I am a bit confused by the behaviour of aes in geom_sf, with aes(size=cadmium) I expected varying size of dots, instead it gives me varying size of line thickness of the circles. How do I change type and size of dots?

meuse_sf %>% ggplot() + geom_sf(aes(color=cadmium)) gives: tmp2

line color of the circles changes, I want a fill....

meuse_sf %>% ggplot() + geom_sf(aes(fill=cadmium)) this gives: tmp3

more confusing, I still want a fill.... :-), how can I do that ?

lines

I took data from the trajectories package

data(storms,package="trajectories")
summary(storms)
plot(storms)
#this coerces a TracksCollection  to a SpatialLinesDataFrame
storms.sp <- as(storms,"SpatialLinesDataFrame") 
# sp to sf
storms.sf <- st_as_sf(storms.sp)

check if file is oke

storms.sf %>% plot()

# Excerpted records:
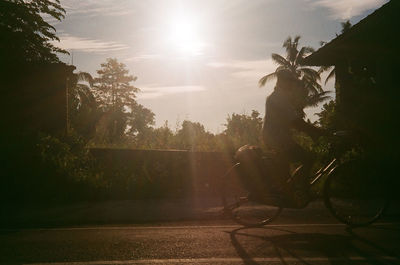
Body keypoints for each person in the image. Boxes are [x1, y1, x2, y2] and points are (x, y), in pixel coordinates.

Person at [261, 69, 323, 206]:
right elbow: (295, 122)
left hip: (277, 137)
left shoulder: (280, 96)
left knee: (286, 166)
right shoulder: (278, 98)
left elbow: (294, 122)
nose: (292, 84)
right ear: (283, 81)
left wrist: (312, 132)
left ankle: (289, 188)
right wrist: (317, 131)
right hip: (277, 139)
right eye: (290, 81)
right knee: (308, 158)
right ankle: (301, 189)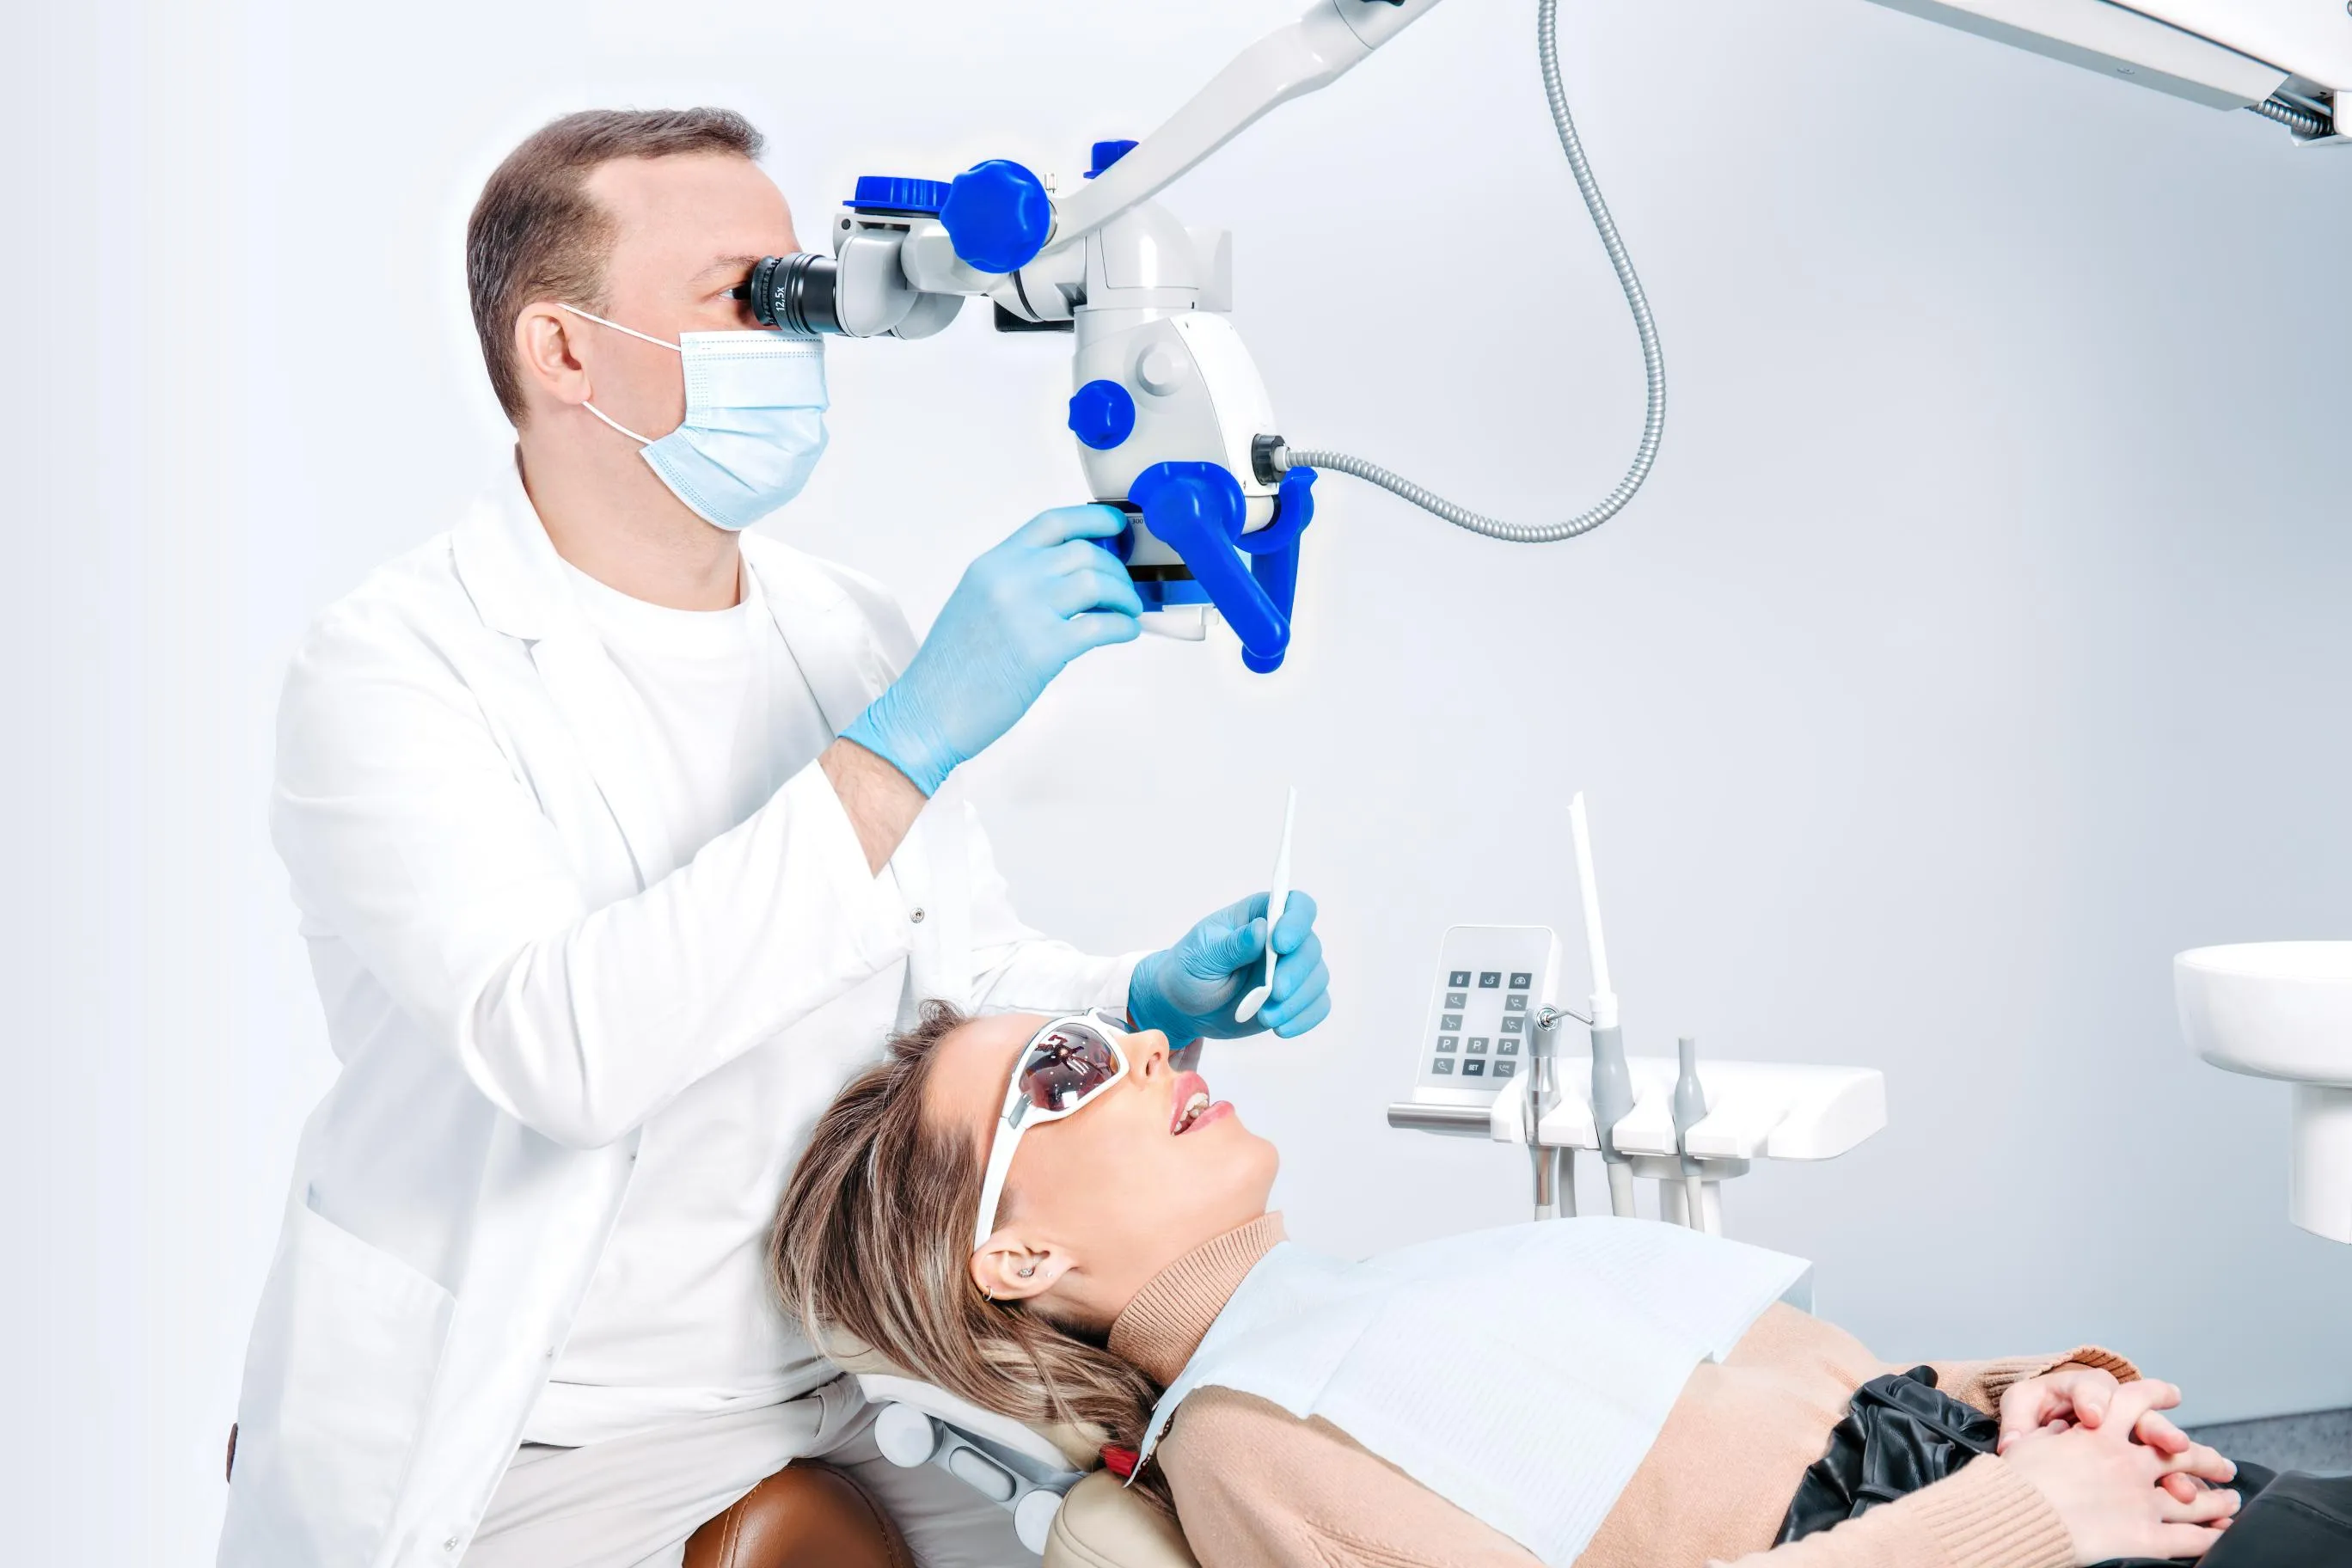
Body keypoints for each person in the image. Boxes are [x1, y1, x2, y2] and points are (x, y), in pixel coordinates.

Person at [218, 108, 1331, 1568]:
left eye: (798, 290)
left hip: (832, 1384)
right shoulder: (395, 672)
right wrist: (905, 742)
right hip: (549, 1425)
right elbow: (567, 1051)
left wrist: (1135, 996)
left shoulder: (839, 624)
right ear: (563, 353)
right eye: (741, 300)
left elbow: (948, 966)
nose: (794, 337)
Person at [774, 1005, 2352, 1568]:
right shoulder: (1257, 1443)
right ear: (1017, 1259)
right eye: (1065, 1071)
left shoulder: (1341, 1312)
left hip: (2030, 1490)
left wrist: (2018, 1396)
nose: (1143, 1050)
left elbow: (1738, 1437)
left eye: (1105, 1028)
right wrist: (2026, 1519)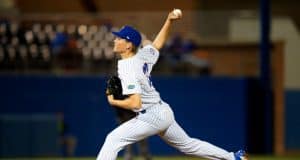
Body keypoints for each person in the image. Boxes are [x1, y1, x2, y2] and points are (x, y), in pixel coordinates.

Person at [96, 9, 248, 160]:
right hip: (163, 111)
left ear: (128, 45)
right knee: (188, 145)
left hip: (151, 115)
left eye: (119, 39)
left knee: (113, 139)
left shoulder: (128, 67)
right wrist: (169, 20)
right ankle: (234, 157)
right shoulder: (141, 56)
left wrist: (113, 101)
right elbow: (157, 44)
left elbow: (136, 103)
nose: (115, 40)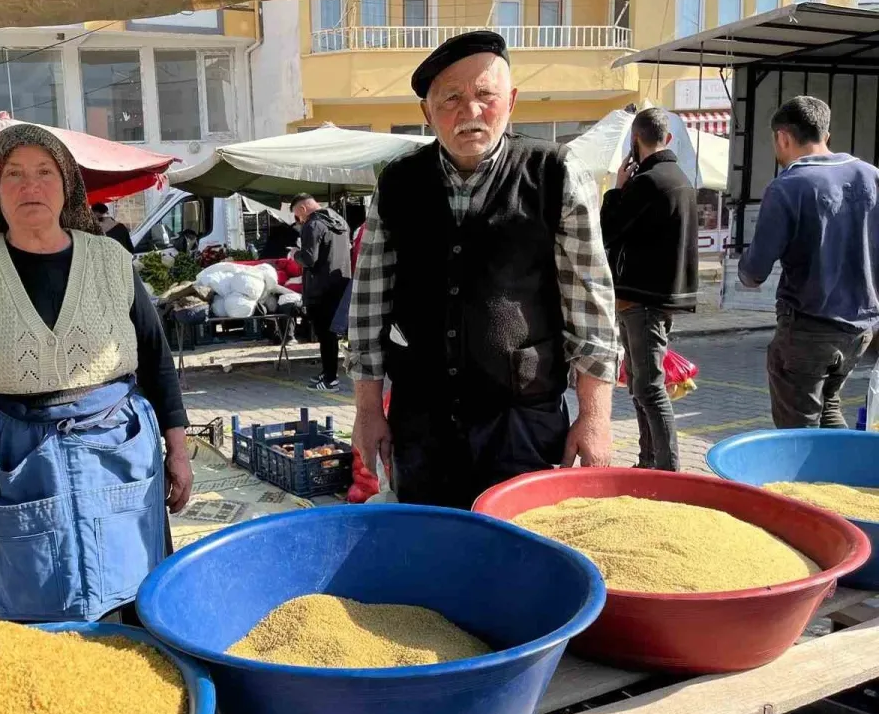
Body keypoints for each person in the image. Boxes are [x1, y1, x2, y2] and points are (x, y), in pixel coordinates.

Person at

# Your objective:
Please continue the post above on dot and line styling with geom_sf in ggplot2, starting after its final line, storms.sf %>% plot().

# Answer to this problem:
#Error in `levels<-.factor`(`*tmp*`, value = as.character(if (is.numeric(breaks)) x[!duplicated(res)] else breaks[-length(breaks)])) : 
#  number of levels differs

# Ai, this is caused by posix  columns  in the sf, tmin and tmax are POSIXct
#if I drop them with storms.sf[,-c(6:7)] the problem is solved
# bug ?

# get a date column in the sf
storms.sf$date <- format(storms.sf$tmin,"%Y-%m-%d")

# standard sf plot
storms.sf[,-c(6:7)] %>% plot()

this gives : tmp4


# test some options
storms.sf[,-c(6:7)] %>% ggplot() + geom_sf(aes(colour=date)) + theme_bw()
storms.sf[,-c(6:7)] %>% ggplot() + geom_sf(aes(lty=date)) + theme_bw()
storms.sf[,-c(6:7)] %>% ggplot() + geom_sf(aes(size=date)) + theme_bw()
storms.sf[,-c(6:7)] %>% ggplot() + geom_sf(aes(fill=date)) + theme_bw()

resulting in: (only first 2 plots) tmp5 tmp6

here the legends are confusing and geom_sf(aes(fill=date)) gives me black lines with a legend with colors (not shown ,identical to points example)

to end with a :+1:, combining maps is possible and looks great , this:

storms.sf[,-c(6:7)] %>% ggplot() +  geom_sf(aes(colour=date)) +  geom_sf(data=world1) +
 xlim(100,0) +ylim(0,60) + theme_bw()

gives : tmp9

cudos !

hadley commented 7 years ago

@GreenStat could you please file the line and point issues individually on ggplot2?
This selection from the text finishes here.